## Work instructions
Copy everything from the line containing "Starter Web Repo" down to the line containing "## Deployment", keeping every character the same.

::: Records shown

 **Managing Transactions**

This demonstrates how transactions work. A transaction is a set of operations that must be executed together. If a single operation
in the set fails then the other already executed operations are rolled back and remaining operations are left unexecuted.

::::::
::: Records shown

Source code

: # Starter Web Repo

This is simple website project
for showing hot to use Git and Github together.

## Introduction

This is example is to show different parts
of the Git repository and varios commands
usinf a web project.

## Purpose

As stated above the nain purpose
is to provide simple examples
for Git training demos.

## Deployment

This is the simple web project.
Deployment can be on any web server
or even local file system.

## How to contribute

::::::
::: Records shown

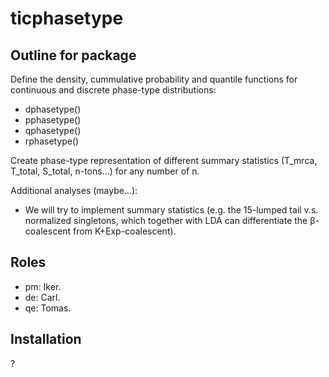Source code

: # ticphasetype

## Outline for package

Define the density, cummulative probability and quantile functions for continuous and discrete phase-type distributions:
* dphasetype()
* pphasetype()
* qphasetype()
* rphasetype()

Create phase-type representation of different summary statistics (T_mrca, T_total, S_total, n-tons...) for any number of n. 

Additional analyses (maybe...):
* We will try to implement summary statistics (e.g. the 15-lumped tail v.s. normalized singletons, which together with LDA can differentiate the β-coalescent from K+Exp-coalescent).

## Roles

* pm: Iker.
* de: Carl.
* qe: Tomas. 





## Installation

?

::::::

## Answer section
: # Starter Web Repo

This is simple website project
for showing hot to use Git and Github together.

## Introduction

This is example is to show different parts
of the Git repository and varios commands
usinf a web project.

## Purpose

As stated above the nain purpose
is to provide simple examples
for Git training demos.

## Deployment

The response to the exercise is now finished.